What you are asked to do> You are to retype exactly the line with "126 149 36188" and every line after it in the entries below.

(Extracted material begins)

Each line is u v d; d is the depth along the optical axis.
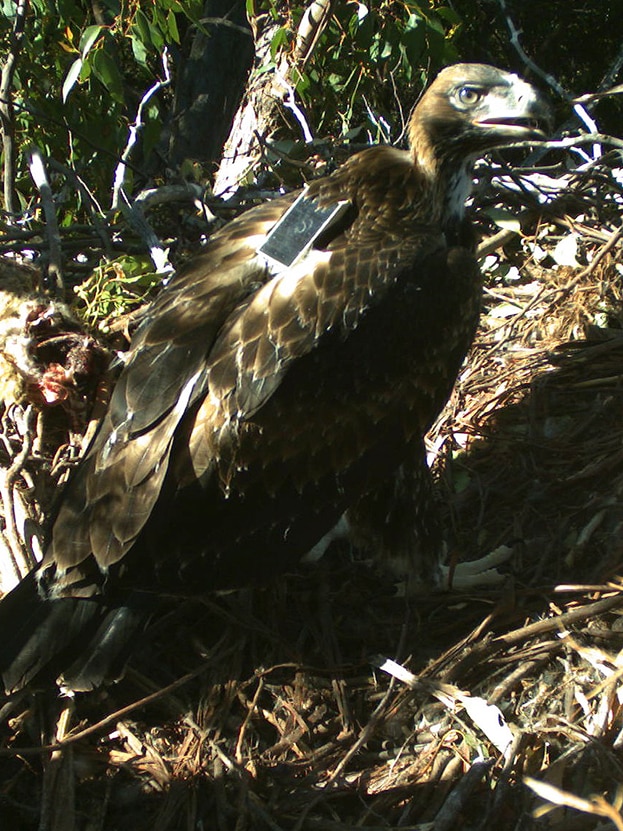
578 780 1.13
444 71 1.32
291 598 1.34
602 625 1.27
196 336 1.22
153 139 1.90
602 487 1.43
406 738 1.21
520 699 1.22
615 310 1.63
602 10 3.62
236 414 1.20
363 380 1.23
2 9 1.95
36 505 1.34
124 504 1.18
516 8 3.38
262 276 1.25
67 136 2.06
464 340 1.30
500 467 1.48
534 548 1.38
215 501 1.20
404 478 1.32
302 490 1.24
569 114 2.85
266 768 1.18
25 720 1.19
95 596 1.19
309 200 1.28
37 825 1.15
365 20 1.91
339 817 1.15
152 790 1.16
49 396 1.40
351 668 1.26
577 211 1.79
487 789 1.14
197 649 1.28
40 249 1.63
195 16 1.91
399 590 1.36
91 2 2.18
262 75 2.02
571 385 1.54
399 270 1.25
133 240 1.70
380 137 1.96
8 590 1.27
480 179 1.80
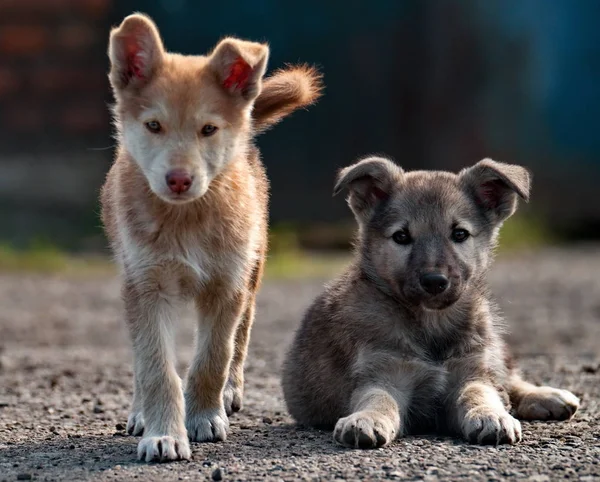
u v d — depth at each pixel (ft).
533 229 101.60
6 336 52.80
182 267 28.55
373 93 103.96
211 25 98.32
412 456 25.80
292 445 27.63
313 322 32.42
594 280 75.15
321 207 102.47
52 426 31.42
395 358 29.99
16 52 100.32
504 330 33.32
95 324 57.11
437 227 30.58
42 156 99.66
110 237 31.35
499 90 104.47
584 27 103.40
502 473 24.09
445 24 103.50
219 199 28.96
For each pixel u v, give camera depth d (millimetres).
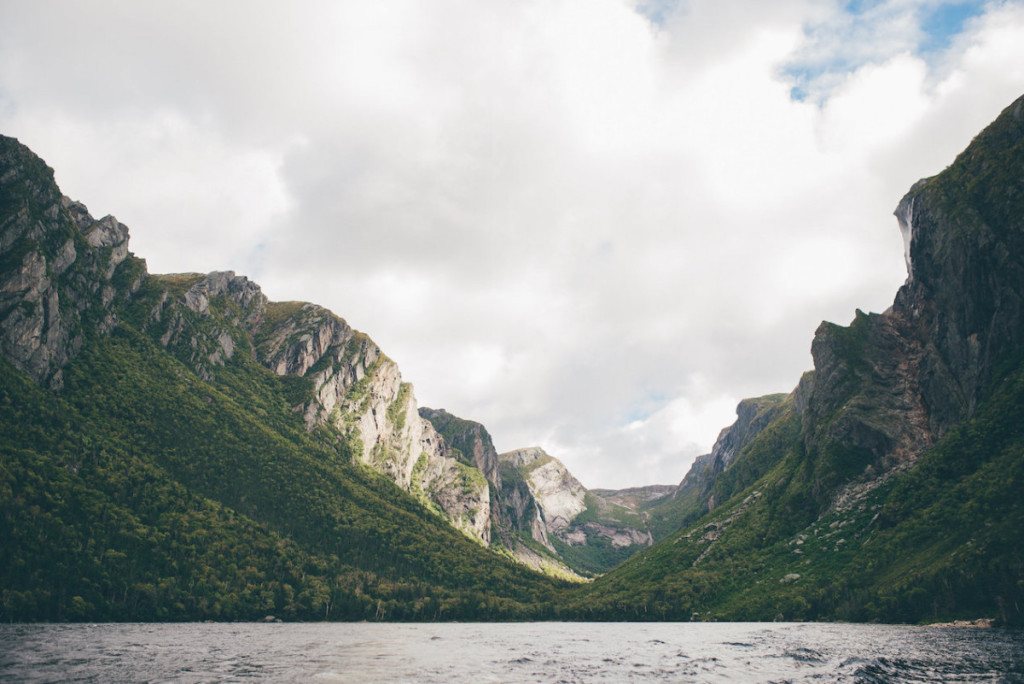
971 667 82375
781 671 85500
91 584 169750
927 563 167000
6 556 159500
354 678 82938
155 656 98250
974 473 189000
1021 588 135000
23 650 99500
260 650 112938
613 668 94375
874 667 83000
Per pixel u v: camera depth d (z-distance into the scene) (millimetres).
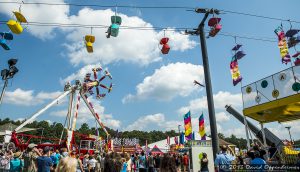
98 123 27797
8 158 12922
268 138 14391
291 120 13438
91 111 27234
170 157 6359
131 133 113625
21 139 25047
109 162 8438
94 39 10320
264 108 11453
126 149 36188
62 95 24625
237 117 16203
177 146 36781
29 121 22797
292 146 12367
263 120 13328
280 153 11602
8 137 20938
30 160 12125
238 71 13156
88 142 25828
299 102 10219
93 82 26859
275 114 12422
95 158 19219
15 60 11047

(Extracted material ends)

Written solution>
126 149 36188
62 95 24625
237 117 16203
177 146 36781
29 121 22797
292 146 12367
263 120 13328
280 153 11602
8 137 20938
30 160 12125
238 71 13156
88 142 25828
299 102 10219
93 82 26859
275 114 12422
95 158 19219
15 60 11047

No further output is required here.